Figure 5: Simple Sample Confirmation Touchscreen application. Located on or near the instrument, the user simply scans the sample barcode, places the sample in the autosampler and confirms the submission. Batches or plates can also be used.

Undergraduate teaching
(Dr Jonathan Sellars)
The undergraduate laboratories were greatly enhanced by using RemoteAnalyzer software. Students use the data to produce their reports for practical laboratory classes which involve the interpretation of the data and identification of the products that they had made.

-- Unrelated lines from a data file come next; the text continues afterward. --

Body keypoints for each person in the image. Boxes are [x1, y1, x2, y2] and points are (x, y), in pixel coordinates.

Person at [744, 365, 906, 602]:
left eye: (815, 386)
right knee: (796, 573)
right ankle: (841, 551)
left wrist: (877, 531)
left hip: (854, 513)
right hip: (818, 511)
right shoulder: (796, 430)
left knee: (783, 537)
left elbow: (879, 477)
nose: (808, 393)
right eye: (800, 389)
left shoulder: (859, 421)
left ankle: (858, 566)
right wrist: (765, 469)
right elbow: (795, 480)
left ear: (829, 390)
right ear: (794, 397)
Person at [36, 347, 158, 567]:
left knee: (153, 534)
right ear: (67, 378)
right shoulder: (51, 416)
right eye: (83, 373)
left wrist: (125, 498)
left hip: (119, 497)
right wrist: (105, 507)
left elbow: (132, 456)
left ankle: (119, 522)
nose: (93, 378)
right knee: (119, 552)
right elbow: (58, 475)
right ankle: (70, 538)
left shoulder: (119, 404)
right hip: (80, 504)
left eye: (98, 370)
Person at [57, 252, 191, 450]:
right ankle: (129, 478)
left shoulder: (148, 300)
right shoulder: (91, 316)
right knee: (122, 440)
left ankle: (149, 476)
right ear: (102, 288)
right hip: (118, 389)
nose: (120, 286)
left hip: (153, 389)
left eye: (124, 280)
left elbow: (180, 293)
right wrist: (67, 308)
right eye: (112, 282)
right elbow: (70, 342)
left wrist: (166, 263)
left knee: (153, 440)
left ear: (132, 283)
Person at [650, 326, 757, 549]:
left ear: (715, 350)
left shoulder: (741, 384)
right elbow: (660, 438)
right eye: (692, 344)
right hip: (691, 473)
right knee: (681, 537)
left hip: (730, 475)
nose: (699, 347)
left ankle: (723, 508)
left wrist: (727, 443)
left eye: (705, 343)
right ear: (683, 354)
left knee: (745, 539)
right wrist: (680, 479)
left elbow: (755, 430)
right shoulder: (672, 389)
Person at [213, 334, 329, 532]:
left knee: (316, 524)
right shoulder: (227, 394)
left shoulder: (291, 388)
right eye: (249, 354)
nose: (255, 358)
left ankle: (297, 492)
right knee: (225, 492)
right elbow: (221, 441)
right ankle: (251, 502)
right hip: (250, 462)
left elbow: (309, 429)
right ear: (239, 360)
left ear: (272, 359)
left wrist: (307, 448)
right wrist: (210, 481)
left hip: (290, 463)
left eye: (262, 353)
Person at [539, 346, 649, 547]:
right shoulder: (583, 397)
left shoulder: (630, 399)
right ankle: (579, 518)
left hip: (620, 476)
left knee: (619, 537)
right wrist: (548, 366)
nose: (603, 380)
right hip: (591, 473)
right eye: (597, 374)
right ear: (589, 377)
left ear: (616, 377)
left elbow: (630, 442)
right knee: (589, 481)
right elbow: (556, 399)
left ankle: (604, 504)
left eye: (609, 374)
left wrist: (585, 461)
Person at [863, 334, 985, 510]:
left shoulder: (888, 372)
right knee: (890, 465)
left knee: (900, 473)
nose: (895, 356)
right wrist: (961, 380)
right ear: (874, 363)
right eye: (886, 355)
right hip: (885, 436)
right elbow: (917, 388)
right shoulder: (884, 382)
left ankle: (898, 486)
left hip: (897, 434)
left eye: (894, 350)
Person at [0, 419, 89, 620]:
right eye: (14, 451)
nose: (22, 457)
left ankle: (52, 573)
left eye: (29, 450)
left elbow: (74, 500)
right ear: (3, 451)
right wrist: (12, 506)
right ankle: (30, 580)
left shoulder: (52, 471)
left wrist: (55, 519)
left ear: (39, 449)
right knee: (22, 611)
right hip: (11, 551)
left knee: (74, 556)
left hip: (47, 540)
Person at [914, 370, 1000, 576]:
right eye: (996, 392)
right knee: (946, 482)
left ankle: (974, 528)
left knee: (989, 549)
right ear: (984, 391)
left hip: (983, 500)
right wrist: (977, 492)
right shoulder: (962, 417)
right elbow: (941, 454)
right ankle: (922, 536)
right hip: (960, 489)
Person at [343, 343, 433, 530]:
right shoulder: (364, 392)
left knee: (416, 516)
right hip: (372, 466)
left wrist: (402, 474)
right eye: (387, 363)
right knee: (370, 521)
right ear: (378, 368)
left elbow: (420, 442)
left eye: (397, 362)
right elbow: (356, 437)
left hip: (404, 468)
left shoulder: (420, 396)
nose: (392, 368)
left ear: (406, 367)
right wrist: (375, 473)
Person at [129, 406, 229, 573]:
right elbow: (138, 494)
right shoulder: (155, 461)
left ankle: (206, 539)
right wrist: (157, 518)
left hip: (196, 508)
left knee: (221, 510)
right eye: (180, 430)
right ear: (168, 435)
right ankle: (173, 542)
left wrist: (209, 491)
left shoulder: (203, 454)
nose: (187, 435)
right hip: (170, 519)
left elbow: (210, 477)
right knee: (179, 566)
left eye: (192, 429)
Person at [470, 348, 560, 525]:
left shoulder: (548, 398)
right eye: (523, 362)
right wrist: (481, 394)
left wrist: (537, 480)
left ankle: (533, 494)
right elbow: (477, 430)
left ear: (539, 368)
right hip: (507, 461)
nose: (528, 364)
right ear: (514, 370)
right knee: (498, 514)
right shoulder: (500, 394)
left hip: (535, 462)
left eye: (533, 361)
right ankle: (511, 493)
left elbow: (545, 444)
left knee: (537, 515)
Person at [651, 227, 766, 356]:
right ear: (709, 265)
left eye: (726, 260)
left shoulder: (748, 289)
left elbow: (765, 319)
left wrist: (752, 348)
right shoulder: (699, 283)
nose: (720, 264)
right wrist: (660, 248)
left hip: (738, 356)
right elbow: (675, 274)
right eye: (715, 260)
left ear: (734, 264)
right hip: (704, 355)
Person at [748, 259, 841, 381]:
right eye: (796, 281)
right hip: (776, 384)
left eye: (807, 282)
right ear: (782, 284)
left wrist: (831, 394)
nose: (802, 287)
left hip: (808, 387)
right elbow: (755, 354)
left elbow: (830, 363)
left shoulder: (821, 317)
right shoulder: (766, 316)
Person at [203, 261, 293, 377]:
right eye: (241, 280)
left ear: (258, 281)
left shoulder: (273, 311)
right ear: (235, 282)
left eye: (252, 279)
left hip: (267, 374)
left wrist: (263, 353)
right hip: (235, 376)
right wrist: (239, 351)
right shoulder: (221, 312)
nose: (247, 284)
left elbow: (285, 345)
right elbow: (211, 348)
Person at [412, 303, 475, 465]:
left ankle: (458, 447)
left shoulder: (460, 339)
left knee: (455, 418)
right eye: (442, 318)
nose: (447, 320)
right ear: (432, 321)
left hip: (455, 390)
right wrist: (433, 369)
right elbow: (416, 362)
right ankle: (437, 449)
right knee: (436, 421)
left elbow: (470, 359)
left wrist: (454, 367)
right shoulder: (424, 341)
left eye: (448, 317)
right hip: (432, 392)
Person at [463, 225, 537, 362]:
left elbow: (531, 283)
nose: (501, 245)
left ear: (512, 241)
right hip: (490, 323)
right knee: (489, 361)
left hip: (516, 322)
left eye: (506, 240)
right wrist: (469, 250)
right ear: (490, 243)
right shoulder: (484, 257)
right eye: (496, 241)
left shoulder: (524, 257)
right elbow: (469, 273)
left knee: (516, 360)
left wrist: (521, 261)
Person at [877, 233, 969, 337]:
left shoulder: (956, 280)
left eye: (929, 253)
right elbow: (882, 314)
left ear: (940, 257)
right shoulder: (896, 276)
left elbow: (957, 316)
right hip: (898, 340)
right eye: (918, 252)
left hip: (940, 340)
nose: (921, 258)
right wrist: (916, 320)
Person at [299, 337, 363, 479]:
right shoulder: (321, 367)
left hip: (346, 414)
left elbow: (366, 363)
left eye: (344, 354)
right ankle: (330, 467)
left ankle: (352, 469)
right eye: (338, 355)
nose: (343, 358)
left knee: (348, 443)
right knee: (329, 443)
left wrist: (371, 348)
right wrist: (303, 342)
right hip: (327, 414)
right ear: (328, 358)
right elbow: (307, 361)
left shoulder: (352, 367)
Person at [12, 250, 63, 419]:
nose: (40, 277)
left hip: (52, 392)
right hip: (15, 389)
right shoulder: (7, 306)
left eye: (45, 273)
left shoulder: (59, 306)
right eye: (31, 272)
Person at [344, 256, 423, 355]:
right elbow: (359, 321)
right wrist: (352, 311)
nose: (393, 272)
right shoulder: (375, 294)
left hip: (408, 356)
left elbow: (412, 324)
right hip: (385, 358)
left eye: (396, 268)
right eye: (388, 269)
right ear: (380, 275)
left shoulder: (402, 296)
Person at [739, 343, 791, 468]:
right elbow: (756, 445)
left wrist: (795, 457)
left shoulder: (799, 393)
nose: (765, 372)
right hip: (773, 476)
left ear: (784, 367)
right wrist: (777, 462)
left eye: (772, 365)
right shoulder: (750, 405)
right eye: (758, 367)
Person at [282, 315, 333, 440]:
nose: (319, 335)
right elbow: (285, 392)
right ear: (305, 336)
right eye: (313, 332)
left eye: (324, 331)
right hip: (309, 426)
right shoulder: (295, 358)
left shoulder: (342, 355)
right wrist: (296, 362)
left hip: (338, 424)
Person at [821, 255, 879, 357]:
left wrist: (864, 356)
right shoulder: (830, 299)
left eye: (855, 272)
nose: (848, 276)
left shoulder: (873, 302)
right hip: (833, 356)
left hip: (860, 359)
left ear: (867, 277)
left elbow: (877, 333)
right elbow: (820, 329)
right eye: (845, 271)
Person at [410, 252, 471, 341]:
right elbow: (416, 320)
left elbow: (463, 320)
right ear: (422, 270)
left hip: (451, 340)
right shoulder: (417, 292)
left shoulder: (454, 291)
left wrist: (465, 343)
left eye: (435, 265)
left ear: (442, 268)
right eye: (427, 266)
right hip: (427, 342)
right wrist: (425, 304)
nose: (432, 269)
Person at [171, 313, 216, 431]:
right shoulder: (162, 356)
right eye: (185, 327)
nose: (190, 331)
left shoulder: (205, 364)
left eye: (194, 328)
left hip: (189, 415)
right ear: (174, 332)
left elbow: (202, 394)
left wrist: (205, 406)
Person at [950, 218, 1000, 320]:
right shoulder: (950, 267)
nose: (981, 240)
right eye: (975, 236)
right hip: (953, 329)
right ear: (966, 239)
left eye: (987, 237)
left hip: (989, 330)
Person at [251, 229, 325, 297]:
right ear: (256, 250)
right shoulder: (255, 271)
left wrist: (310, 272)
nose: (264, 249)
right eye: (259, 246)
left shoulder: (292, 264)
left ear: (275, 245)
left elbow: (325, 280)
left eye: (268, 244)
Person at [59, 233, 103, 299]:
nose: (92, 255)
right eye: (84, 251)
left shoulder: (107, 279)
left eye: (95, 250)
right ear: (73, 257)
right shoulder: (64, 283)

Also, for some experiments the students use the data to monitor reaction progress. All of this enables the students to access a research level piece of equipment and its results at an early stage of their undergraduate training, leading to a reaffirming of the research led nature of the chemistry course.
Notwithstanding this, Jon believes that the students gain a great deal more from this early interaction with the RemoteAnalyzer software as these skills stand them in good stead for when they undertake final year MChem research projects. It was a very easy process to setup. All students needed was a computer and an account to register the samples against and that’s it. Jon recorded a video tutorial that they could watch on the computer which meant it was very easy to manage and very little intervention was required by staff. Staff did, however, find RemoteAnalyzer a particularly easy means by which to monitor
who was submitting samples.

User Conclusions
The user experiences reported for the open access solutions are examples from both academia and industry. In both cases the system facilitates the maximum utilisation of core instruments by all levels of user.
Academic users with their own research groups are able to use the system to effectively support their students and provide answers to queries that they may have. Allowing access to external visiting researchers means that this support can carry on after international collaborators have returned home. Undergraduate teaching is also extended to allow the use of modern, expensive analytical equipment and
techniques that might not usually be made available to early career or students from disciplines other than core analytical chemistry.
Industry users have been able to offer biologists and synthetic chemists access to well supported analytical chemistry techniques on a simple open access basis. This allows the expert users to concentrate
of the more problematic samples rather than having to deal with the day to day provision of their chromatography services. Accurate utilisation and capacity data on a group, project and instrument level allows
for improved service provision. This can identify bottlenecks within a workflow or support the development of further course material at the student level.